* _REQUIRED ACTION A_
Retype the listing below line for line, starting at its first line and ending at the line that contains "are open to".

Description-Behavior Mismatch

Medium
Confidence
94% confidence
Finding
The skill is presented as a simple video-to-MP4 converter, but the documentation explicitly expands behavior into general editing, generation, overlays, audio manipulation, SSE-driven freeform commands, and render workflows. This scope drift can mislead users and host agents into sending broader prompts, files, and data to a powerful remote backend than the manifest suggests, increasing privacy and misuse risk.

Context-Inappropriate Capability

Medium
Confidence
92% confidence
Finding
A converter skill that accepts images, audio, and other editing assets beyond source video formats materially broadens the data it can ingest and process. That mismatch enables unexpected collection and remote processing of unrelated user media, which is risky given the cloud backend and the stated purpose of simple MP4 conversion.

Intent-Code Divergence

Low
Confidence
86% confidence
Finding
Telling users to 'just tell me what you're thinking' creates an open-ended expectation, while the actual routing sends many unspecified prompts into broader editing/generation logic. This increases the chance of unintended invocation, user confusion, and accidental submission of requests or content outside the narrow advertised conversion use case.

Vague Triggers

Medium
Confidence
84% confidence
Finding
The trigger phrase is broad enough that ordinary conversation could activate the skill without a clear user intention to convert a video. In a skill that uploads files to a cloud backend and initiates remote processing, accidental invocation can lead to unintended data transfer or workflow initiation.

* _WORKING DATA_

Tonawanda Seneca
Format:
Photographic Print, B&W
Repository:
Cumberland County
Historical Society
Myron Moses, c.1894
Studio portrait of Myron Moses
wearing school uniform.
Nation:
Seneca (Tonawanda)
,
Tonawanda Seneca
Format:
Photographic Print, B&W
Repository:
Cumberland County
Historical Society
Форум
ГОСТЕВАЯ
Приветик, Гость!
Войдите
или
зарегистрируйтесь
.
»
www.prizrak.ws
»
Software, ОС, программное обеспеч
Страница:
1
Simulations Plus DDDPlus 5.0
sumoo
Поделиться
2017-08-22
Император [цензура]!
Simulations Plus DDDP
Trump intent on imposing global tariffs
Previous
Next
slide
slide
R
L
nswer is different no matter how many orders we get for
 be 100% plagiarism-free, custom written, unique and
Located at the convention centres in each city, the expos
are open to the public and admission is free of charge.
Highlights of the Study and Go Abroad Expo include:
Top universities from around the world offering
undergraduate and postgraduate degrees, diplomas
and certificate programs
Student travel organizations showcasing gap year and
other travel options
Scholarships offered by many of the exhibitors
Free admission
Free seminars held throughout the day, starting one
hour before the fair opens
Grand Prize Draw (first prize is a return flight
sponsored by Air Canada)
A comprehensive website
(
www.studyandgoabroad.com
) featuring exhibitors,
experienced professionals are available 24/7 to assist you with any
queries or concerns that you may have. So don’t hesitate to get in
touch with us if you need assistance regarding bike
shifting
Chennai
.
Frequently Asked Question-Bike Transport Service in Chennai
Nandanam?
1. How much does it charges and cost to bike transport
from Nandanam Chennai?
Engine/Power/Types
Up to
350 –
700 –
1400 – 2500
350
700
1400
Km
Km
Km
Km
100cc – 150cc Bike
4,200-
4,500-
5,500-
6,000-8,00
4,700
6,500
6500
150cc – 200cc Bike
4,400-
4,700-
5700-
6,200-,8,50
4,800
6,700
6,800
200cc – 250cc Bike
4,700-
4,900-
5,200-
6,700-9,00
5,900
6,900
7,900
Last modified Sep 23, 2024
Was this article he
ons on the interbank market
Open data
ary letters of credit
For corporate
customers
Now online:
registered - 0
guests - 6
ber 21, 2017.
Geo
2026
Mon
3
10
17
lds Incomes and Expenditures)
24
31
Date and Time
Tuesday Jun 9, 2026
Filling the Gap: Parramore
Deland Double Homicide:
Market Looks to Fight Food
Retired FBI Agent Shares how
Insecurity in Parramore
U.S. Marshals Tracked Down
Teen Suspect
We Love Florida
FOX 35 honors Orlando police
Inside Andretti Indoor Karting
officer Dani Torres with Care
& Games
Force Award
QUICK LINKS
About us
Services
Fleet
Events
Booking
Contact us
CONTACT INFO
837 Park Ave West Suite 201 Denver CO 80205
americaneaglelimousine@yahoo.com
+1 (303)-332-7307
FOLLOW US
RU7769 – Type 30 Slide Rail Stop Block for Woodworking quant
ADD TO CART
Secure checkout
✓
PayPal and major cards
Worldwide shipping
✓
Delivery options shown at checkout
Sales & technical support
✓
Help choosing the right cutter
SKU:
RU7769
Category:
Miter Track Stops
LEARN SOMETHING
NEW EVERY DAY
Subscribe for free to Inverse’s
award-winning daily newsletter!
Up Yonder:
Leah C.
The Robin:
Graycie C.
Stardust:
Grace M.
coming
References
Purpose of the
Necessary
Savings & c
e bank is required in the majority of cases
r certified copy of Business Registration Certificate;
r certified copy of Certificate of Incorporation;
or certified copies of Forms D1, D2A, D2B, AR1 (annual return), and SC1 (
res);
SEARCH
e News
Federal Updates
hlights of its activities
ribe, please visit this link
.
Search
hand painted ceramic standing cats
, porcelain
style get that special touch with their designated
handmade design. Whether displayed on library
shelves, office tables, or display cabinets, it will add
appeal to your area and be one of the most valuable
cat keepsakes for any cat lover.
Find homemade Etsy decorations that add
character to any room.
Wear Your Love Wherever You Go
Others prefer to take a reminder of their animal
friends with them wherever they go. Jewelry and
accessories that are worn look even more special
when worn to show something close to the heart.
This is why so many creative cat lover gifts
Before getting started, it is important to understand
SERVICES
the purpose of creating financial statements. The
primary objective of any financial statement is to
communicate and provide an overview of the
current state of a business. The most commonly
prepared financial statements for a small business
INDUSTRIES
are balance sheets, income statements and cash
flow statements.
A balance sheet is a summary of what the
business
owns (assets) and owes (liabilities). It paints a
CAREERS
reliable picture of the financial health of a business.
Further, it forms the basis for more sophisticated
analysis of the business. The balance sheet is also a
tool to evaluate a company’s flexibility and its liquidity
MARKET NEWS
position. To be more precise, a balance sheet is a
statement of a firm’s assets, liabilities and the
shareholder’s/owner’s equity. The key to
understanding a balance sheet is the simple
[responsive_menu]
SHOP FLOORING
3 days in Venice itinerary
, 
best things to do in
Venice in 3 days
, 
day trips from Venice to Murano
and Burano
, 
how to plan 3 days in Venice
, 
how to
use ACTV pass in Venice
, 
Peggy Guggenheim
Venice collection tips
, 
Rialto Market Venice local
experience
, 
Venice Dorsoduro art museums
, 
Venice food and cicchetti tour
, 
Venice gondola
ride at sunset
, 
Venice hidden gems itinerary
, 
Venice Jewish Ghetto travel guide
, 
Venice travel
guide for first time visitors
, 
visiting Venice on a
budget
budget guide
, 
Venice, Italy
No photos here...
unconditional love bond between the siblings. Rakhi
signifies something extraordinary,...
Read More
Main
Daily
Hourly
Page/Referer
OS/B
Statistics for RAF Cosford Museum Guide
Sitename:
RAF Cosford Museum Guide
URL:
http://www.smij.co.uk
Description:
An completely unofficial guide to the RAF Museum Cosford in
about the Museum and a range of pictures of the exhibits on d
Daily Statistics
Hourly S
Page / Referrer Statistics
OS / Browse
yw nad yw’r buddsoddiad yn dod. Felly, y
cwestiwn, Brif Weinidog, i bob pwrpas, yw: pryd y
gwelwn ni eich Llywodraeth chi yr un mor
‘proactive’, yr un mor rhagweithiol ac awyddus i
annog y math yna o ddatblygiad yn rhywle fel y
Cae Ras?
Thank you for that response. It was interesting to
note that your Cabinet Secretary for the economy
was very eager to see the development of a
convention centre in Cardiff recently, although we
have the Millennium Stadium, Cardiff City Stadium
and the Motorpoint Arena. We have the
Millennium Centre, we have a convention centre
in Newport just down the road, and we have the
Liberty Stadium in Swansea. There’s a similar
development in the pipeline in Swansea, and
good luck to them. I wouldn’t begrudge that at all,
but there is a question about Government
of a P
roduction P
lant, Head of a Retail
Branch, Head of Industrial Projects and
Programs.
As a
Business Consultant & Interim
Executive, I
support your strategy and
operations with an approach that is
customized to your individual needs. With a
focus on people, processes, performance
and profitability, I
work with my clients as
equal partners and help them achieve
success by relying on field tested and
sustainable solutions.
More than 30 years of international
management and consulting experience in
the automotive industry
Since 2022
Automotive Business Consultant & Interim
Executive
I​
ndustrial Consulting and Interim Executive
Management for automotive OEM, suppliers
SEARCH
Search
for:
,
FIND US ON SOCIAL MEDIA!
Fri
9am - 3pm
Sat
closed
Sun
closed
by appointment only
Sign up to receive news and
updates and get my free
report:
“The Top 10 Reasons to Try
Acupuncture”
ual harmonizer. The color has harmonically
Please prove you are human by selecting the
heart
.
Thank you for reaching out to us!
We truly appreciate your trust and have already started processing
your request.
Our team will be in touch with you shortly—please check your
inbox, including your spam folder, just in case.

* _REQUIRED ACTION B_
Echo word for word the passage of the security findings starting at "Description-Behavior Mismatch" and ending at "and misuse risk.".

* _EXERCISE OUTPUT A_
Tonawanda Seneca
Format:
Photographic Print, B&W
Repository:
Cumberland County
Historical Society
Myron Moses, c.1894
Studio portrait of Myron Moses
wearing school uniform.
Nation:
Seneca (Tonawanda)
,
Tonawanda Seneca
Format:
Photographic Print, B&W
Repository:
Cumberland County
Historical Society
Форум
ГОСТЕВАЯ
Приветик, Гость!
Войдите
или
зарегистрируйтесь
.
»
www.prizrak.ws
»
Software, ОС, программное обеспеч
Страница:
1
Simulations Plus DDDPlus 5.0
sumoo
Поделиться
2017-08-22
Император [цензура]!
Simulations Plus DDDP
Trump intent on imposing global tariffs
Previous
Next
slide
slide
R
L
nswer is different no matter how many orders we get for
 be 100% plagiarism-free, custom written, unique and
Located at the convention centres in each city, the expos
are open to the public and admission is free of charge.

* _EXERCISE OUTPUT B_
Description-Behavior Mismatch

Medium
Confidence
94% confidence
Finding
The skill is presented as a simple video-to-MP4 converter, but the documentation explicitly expands behavior into general editing, generation, overlays, audio manipulation, SSE-driven freeform commands, and render workflows. This scope drift can mislead users and host agents into sending broader prompts, files, and data to a powerful remote backend than the manifest suggests, increasing privacy and misuse risk.